The key to a good relationship is to set up some ground rules before either of you put any words on paper (or computer screen).  On one collaboration I provided the bare bones story idea up front.  He had suggestions for major changes.  We batted them back and forth, then I wrote a scene - sent it to him via email.  He made changes and sent it back. We went back and forth until both were satisfied and it worked well.  Another time I collaborated with the other person providing stories of ghost hunting which I did most of the writing on, turning them into readable and adding description to make it more visual - then checking with him to be sure it read as he wanted it to.  That too, worked well.

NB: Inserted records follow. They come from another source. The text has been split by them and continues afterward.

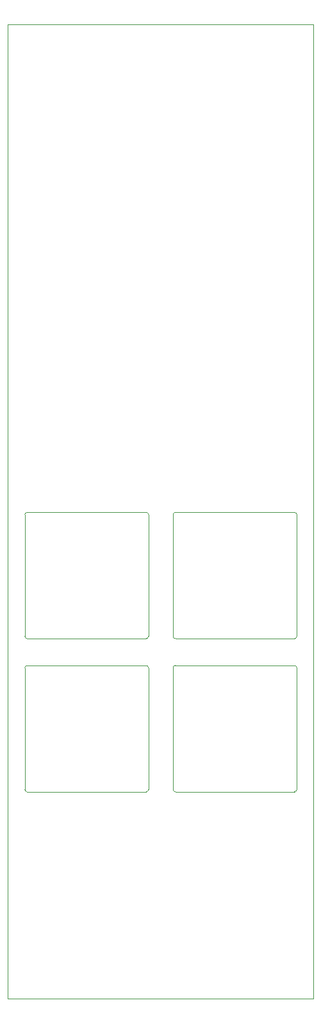
<source format=gbr>
%TF.GenerationSoftware,KiCad,Pcbnew,(6.0.11)*%
%TF.CreationDate,2023-03-02T10:52:14+00:00*%
%TF.ProjectId,Quilter_Panel,5175696c-7465-4725-9f50-616e656c2e6b,rev?*%
%TF.SameCoordinates,Original*%
%TF.FileFunction,Profile,NP*%
%FSLAX46Y46*%
G04 Gerber Fmt 4.6, Leading zero omitted, Abs format (unit mm)*
G04 Created by KiCad (PCBNEW (6.0.11)) date 2023-03-02 10:52:14*
%MOMM*%
%LPD*%
G01*
G04 APERTURE LIST*
%TA.AperFunction,Profile*%
%ADD10C,0.050000*%
%TD*%
%TA.AperFunction,Profile*%
%ADD11C,0.120000*%
%TD*%
G04 APERTURE END LIST*
D10*
X50000000Y-31200000D02*
X90400000Y-31200000D01*
X90400000Y-31200000D02*
X90400000Y-159700000D01*
X90400000Y-159700000D02*
X50000000Y-159700000D01*
X50000000Y-159700000D02*
X50000000Y-31200000D01*
D11*
%TO.C,Output*%
X87880000Y-132420000D02*
X72120000Y-132420000D01*
X88190000Y-116080000D02*
X88190000Y-132120000D01*
X87880000Y-115780000D02*
X72120000Y-115780000D01*
X71840000Y-116080000D02*
X71840000Y-132120000D01*
X87880001Y-132419990D02*
G75*
G03*
X88190000Y-132120000I17299J292290D01*
G01*
X88189942Y-116080001D02*
G75*
G03*
X87880000Y-115780000I-306742J-6799D01*
G01*
X71839999Y-132120000D02*
G75*
G03*
X72120000Y-132420000I291316J-8772D01*
G01*
X72120000Y-115779999D02*
G75*
G03*
X71840000Y-116080000I12375J-292217D01*
G01*
%TO.C,PWM_In*%
X88190000Y-95880000D02*
X88190000Y-111920000D01*
X71840000Y-95880000D02*
X71840000Y-111920000D01*
X87880000Y-112220000D02*
X72120000Y-112220000D01*
X87880000Y-95580000D02*
X72120000Y-95580000D01*
X71839999Y-111920000D02*
G75*
G03*
X72120000Y-112220000I291316J-8772D01*
G01*
X72120000Y-95579999D02*
G75*
G03*
X71840000Y-95880000I12375J-292217D01*
G01*
X87880001Y-112219990D02*
G75*
G03*
X88190000Y-111920000I17299J292290D01*
G01*
X88189942Y-95880001D02*
G75*
G03*
X87880000Y-95580000I-306742J-6799D01*
G01*
%TO.C,FM_In*%
X52240000Y-95880000D02*
X52240000Y-111920000D01*
X68280000Y-112220000D02*
X52520000Y-112220000D01*
X68590000Y-95880000D02*
X68590000Y-111920000D01*
X68280000Y-95580000D02*
X52520000Y-95580000D01*
X52239999Y-111920000D02*
G75*
G03*
X52520000Y-112220000I291316J-8772D01*
G01*
X68589942Y-95880001D02*
G75*
G03*
X68280000Y-95580000I-306742J-6799D01*
G01*
X52520000Y-95579999D02*
G75*
G03*
X52240000Y-95880000I12375J-292217D01*
G01*
X68280001Y-112219990D02*
G75*
G03*
X68590000Y-111920000I17299J292290D01*
G01*
%TO.C,V_per_Oct_In*%
X68280000Y-115780000D02*
X52520000Y-115780000D01*
X68590000Y-116080000D02*
X68590000Y-132120000D01*
X68280000Y-132420000D02*
X52520000Y-132420000D01*
X52240000Y-116080000D02*
X52240000Y-132120000D01*
X52239999Y-132120000D02*
G75*
G03*
X52520000Y-132420000I291316J-8772D01*
G01*
X68589942Y-116080001D02*
G75*
G03*
X68280000Y-115780000I-306742J-6799D01*
G01*
X68280001Y-132419990D02*
G75*
G03*
X68590000Y-132120000I17299J292290D01*
G01*
X52520000Y-115779999D02*
G75*
G03*
X52240000Y-116080000I12375J-292217D01*
G01*
%TD*%
M02*

</source>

So, for starters you have to  make sure you share the same goals for a project. Do you both want to  make big bucks? Do you both want to help the world?  Do you both want to just entertain? Think about that.  If one wants one and the other the opposite you're going to run into trouble fast.

Decide whether you're compatible.  By that I mean if one of you is fast off the mark and the other is a procrastinator you're going to clash. don't worry if you have different backgrounds or political views or religion.The important part is whether you can be professional, set your personal differences aside, and work off each others' strengths to create something great.

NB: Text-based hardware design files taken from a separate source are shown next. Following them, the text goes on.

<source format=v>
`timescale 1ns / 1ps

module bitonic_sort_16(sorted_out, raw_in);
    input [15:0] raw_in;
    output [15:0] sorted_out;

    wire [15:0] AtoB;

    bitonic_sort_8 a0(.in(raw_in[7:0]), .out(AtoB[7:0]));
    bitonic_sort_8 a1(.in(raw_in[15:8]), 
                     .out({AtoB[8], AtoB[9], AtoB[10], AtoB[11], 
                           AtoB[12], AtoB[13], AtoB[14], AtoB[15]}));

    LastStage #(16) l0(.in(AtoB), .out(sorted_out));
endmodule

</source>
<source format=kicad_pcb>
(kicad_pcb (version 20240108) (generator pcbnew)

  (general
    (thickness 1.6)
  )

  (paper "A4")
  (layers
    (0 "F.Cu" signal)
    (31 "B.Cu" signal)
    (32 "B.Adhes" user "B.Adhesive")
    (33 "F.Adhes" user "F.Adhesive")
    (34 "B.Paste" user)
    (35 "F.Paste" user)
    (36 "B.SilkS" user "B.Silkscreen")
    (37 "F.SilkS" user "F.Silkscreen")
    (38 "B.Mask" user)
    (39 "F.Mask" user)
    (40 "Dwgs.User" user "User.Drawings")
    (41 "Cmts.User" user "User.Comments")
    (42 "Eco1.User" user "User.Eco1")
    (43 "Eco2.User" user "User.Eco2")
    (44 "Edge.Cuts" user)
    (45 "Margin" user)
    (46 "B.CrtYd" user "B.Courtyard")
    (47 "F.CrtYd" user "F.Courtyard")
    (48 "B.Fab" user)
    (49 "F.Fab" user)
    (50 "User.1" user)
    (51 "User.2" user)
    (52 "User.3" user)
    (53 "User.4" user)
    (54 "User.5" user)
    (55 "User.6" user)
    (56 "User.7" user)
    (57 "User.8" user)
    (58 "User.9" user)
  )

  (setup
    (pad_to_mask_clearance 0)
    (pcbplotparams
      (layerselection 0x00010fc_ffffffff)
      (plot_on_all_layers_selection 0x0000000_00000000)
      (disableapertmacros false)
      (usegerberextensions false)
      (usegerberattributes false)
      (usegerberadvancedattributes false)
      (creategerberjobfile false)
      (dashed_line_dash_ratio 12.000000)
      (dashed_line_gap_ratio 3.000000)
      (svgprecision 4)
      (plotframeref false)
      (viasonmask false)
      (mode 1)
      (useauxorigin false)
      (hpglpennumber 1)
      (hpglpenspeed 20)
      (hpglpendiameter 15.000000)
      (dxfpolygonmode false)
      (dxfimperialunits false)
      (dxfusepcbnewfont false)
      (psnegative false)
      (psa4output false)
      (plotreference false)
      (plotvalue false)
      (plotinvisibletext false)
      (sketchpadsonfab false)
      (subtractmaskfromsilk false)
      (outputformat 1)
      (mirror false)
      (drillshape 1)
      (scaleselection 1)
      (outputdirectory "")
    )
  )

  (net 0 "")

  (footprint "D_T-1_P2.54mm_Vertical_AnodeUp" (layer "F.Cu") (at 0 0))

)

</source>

Realize that a division of labor doesn't always mean writing is split 50/50.  Sometimes one does more of the writing, the other more of the idea production and research, then it bounces back to who's best at editing. Talk about your strengths and weaknesses. Don't be shy and don't hold back.  Unrecognized weakness can cause real problems.  Unrecognized strengths can hold a project back if they're not being utilized. Optimize  your publishing success by being frank and up front with each other - then following through on what your share of the project is.

Oh, and think about promotion early on.  Is one of you a relaxed public speaker and the other not? Can one compose great sales copy and the other not so good?  Can one create a great website? All important questions (and there are more to consider) to get resolved ahead of time and it's not a bad idea to write down what each one is going to be responsible for.

Be sure to have a bare-bones contract or letter of agreement between you and signed by both. It makes the whole thing feel more professional and spells out what is expected from each of you so there can be no statements such as, "but you said you'd...." and accusations of not carrying through.

No matter how professional, how friendly you are, there's going to be some level of conflict between you when co-authoring. Egos get bruised, anger can rise. It's a good idea to have some form of conflict resolution agreed to before you begin.  You might decide to designate one of you as 'lead author' on the project and after discussion, the final decision falls to that person.  Or you might designate an outside 'third' party to be available to help settle disputes. Or maybe you'd just like to settle an issue by pulling straws or drawing for high card.  Whatever it is, have it in place from the get go.

Working things out in advance is your best tool to use in co-authoring a book. A brainstorming session before you firm up the co-authoring gig is a great idea.  See how you might work together, how ideas bounce between you.  Work seriously, but have fun with it.  Keep your sense of humor and collaborating can be one of the best experiences of your writing life.